Given the kinetic and thermodynamic stability of CO₂ (Figure 1), the conversion process poses challenge. The strong carbon to oxygen bonds require significant energy input to cleave. Our one-reactor conversion system directly utilizes the heat from the hot exhaust gas. The heat from the exhaust gas propels the set of reactions in the reactor involving reduction to CO, overcoming C-C coupling barrier and OH insertion. The temperature range for both wet and dry exhaust system of vessels (for example) matches well with the operating temperature of this combined reactor thus, allowing the heat in the gas to be directly utilized for membrane operation. Moreover, mid operating temperature allows for use of inexpensive material keeping the cost and system complexity low.
Gibbs free energy of formation of selected substances. Note CO₂ sitting in a thermodynamic sink
Our one step combined reactor provides value-added conversion product from the waste carbon stream. No other competitor currently in the market provides this value proposition.

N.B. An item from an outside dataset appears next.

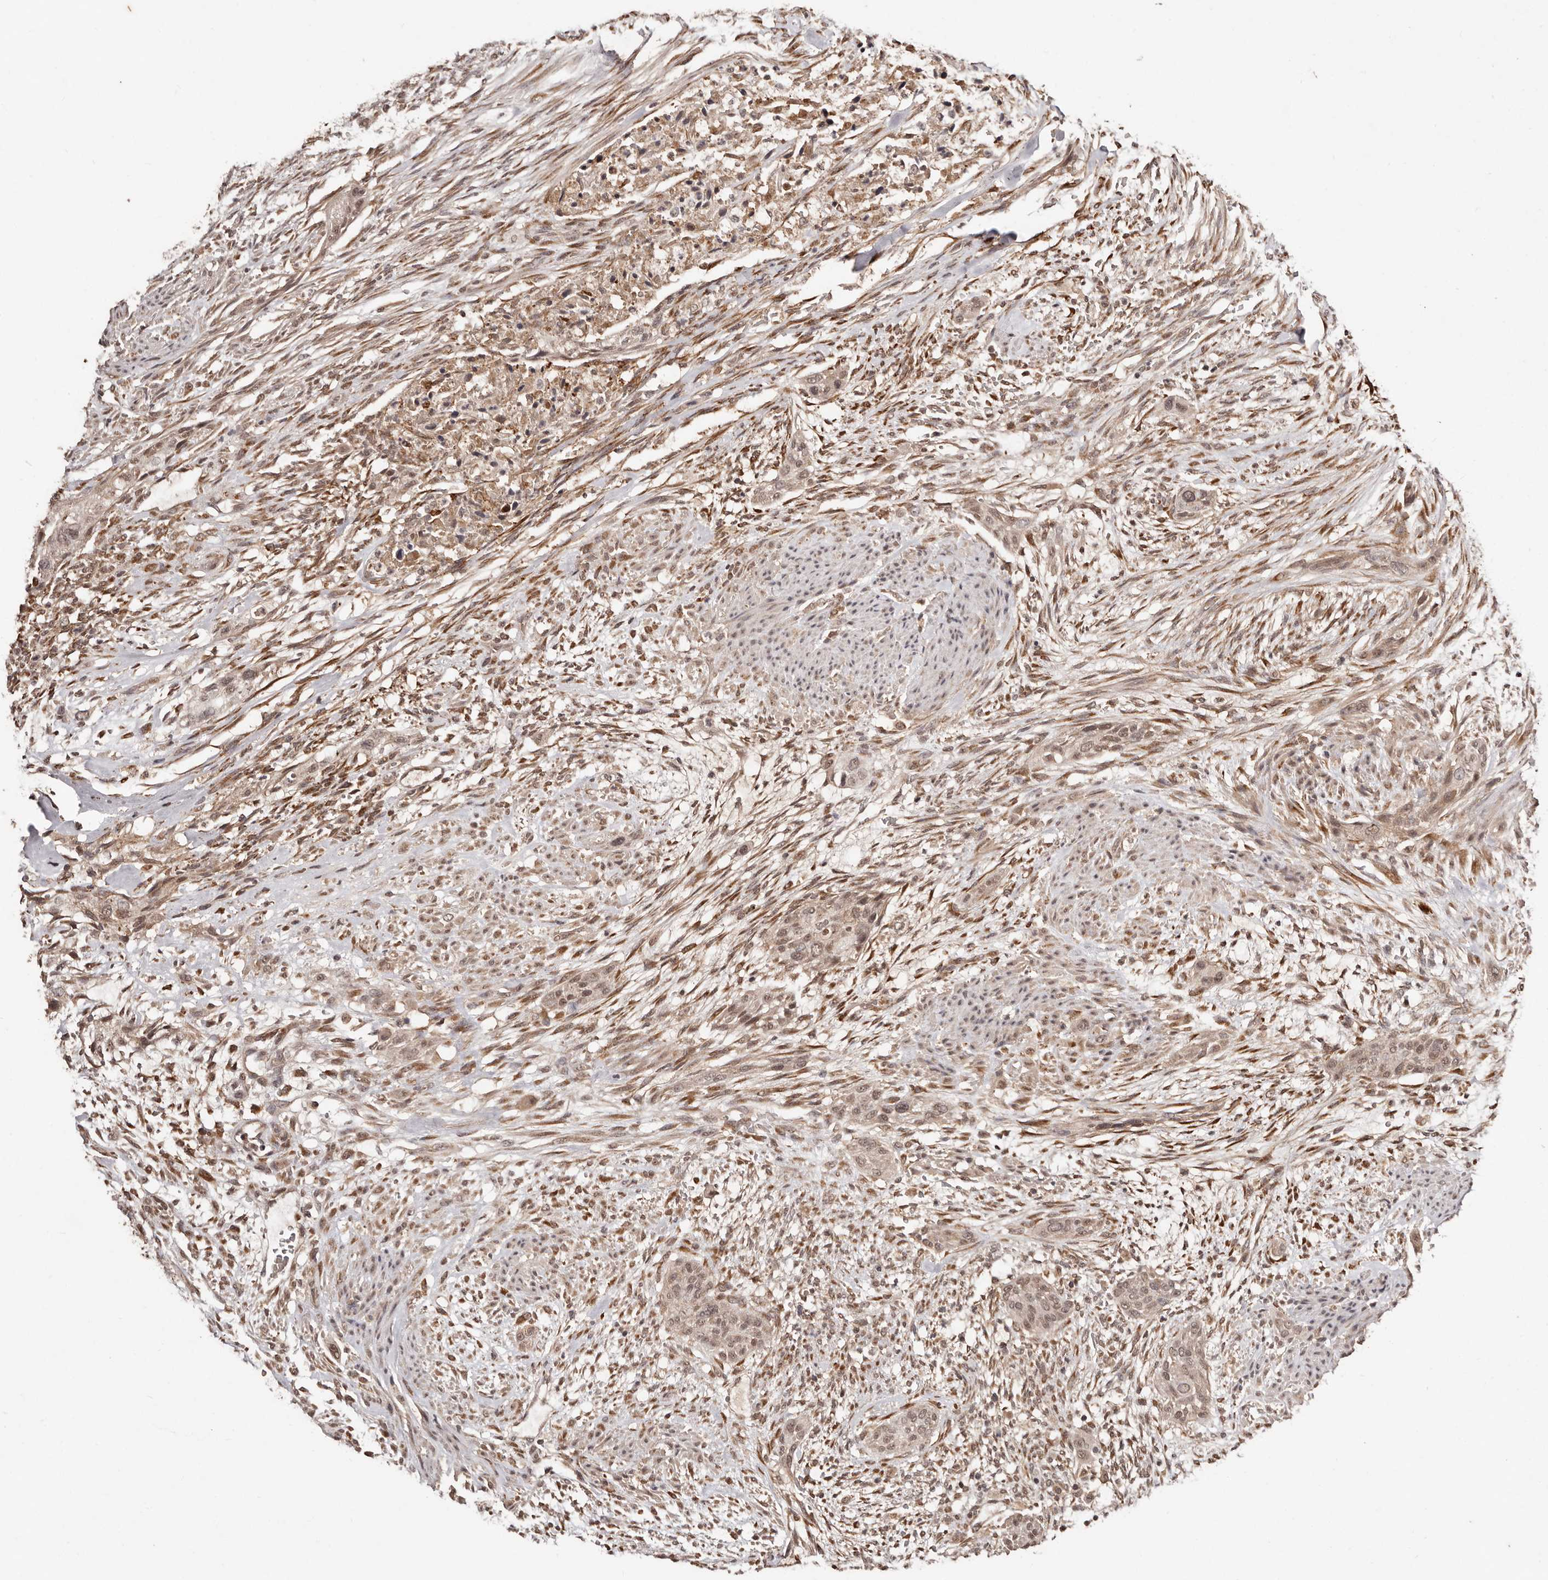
{"staining": {"intensity": "moderate", "quantity": ">75%", "location": "cytoplasmic/membranous,nuclear"}, "tissue": "urothelial cancer", "cell_type": "Tumor cells", "image_type": "cancer", "snomed": [{"axis": "morphology", "description": "Urothelial carcinoma, High grade"}, {"axis": "topography", "description": "Urinary bladder"}], "caption": "Tumor cells exhibit moderate cytoplasmic/membranous and nuclear positivity in about >75% of cells in high-grade urothelial carcinoma. (DAB IHC with brightfield microscopy, high magnification).", "gene": "BICRAL", "patient": {"sex": "male", "age": 35}}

This retrofit-design, combined reactor is a modular and low-cost investment. Conventional reduction technologies result in increased fuel consumption due to additional power consumption, reduction of cargo space due to space taken for liquefaction and/or storage of captured CO₂ on ships in a form of gas or liquid state. Our reactor saves the cost and carbon footprint related to CO₂ compression and storage by virtue of our CO₂ utilization and conversion into valuable fuel/product.
Relative to other solutions, it uses inexpensive component including stainless steel, silica etc. thus, enabling reduced capital cost and system complexity.